For the moment, the FAA is taking a “flexible, risk-based approach” to evaluating this evolving tech, especially when it comes to machines that would not require drivers to be pilots and instead fly themselves.
“Autonomous passenger air car concepts are still in their early stages (and) several areas need further research,” including the aircraft’s operational risks and its ability to interact with air traffic control, the FAA said in a statement.
As for consumer’s embracing this new form of travel, given how long this almost cartoon-ish vision (think The Jetsons) has tantalized us, it would stand to reason that everyone would be on board.
But a recent survey by Michael Sivak and
Brandon Schoettle of the University of Michigan’s Transportation Research Institute suggests that such excitement is tempered by real concerns. After all, a fender bender on the ground is already a hassle; an airborne one could be a disaster for those above and below.
According to UMTRI’s survey, while 75 per cent cited shorter travel times as a reason for being interested in the tech, 62% said they “very concerned” about the overall safety of flying cars, with more than half troubled at the prospect of being in such craft in poor weather or at night.
More than 60 per cent were moderately or very concerned about the skills required to fly the vehicle, which is perhaps why VTOL machines that are fully automated have the greatest chance of gaining mass acceptance from commuters.
In 2016, Uber published a white paper that suggested the ride-hailing giant, which is in the middle of a series of cultural crises, was going to seriously pursue not just autonomous cars but also self-flying VTOL aircraft.
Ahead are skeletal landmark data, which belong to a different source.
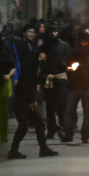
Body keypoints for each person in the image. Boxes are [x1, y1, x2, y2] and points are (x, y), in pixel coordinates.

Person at [8, 27, 59, 159]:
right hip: (21, 103)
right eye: (41, 57)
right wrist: (31, 101)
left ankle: (43, 148)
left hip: (26, 102)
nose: (43, 59)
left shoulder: (36, 70)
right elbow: (24, 88)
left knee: (39, 124)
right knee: (23, 127)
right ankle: (13, 150)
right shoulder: (30, 70)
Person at [64, 29, 89, 144]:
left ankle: (85, 135)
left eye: (86, 40)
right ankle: (68, 134)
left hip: (87, 87)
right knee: (69, 111)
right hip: (74, 86)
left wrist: (84, 67)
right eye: (82, 40)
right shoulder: (73, 53)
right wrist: (68, 67)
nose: (84, 42)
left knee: (88, 112)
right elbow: (65, 63)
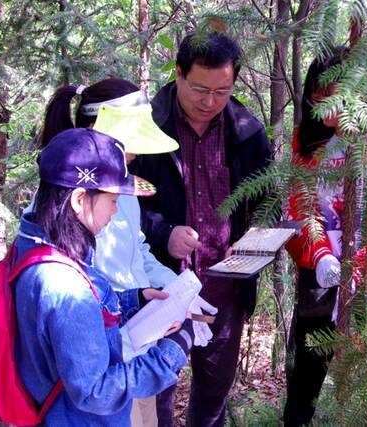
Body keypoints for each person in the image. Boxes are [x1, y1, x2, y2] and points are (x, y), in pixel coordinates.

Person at [38, 78, 217, 427]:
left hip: (135, 351)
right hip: (105, 365)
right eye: (128, 145)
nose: (134, 155)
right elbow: (81, 295)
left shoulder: (122, 187)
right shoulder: (67, 204)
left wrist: (176, 292)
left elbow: (138, 250)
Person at [130, 31, 272, 426]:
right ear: (178, 74)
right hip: (159, 291)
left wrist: (256, 245)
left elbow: (266, 204)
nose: (210, 102)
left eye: (222, 91)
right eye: (199, 89)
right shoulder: (148, 128)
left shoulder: (246, 133)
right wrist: (164, 232)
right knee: (154, 393)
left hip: (224, 290)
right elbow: (122, 209)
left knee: (213, 395)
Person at [14, 128, 195, 425]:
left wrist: (132, 300)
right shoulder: (66, 286)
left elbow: (69, 332)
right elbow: (95, 391)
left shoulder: (37, 246)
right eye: (112, 200)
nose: (115, 210)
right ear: (79, 199)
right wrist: (172, 352)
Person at [283, 48, 367, 426]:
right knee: (307, 369)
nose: (328, 116)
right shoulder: (306, 139)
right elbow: (300, 202)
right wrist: (321, 254)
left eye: (337, 104)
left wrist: (364, 266)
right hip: (320, 267)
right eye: (318, 104)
The paper sketched out a future filled with on-demand air transportation that would shorten a two-hour San Jose to San Francisco drive to a 15-minute VTOL breeze.
“We believe in the long term, VTOL will be even less expensive than owning a car,” the paper notes, citing high demand that would trigger high production and lower vehicle costs.
On the flip side, hurdles acknowledged in the Uber document include certification by U.S. and European agencies that regulate the skies, further improvement in battery technology that would keep the craft light and flying for longer periods, and reliability issues when considering a craft that must repeatedly collect passengers with gentle landings but also get them places at up to 320kmh
In the meantime, the high-tech tinkering continues in workshops around the world, driven as much by innovation as by the simple desire to get out of earth-bound gridlock.
“Everyone’s had the same dream,” says Brauer. “You’re stuck in traffic, and you imagine yourself simply flying away.”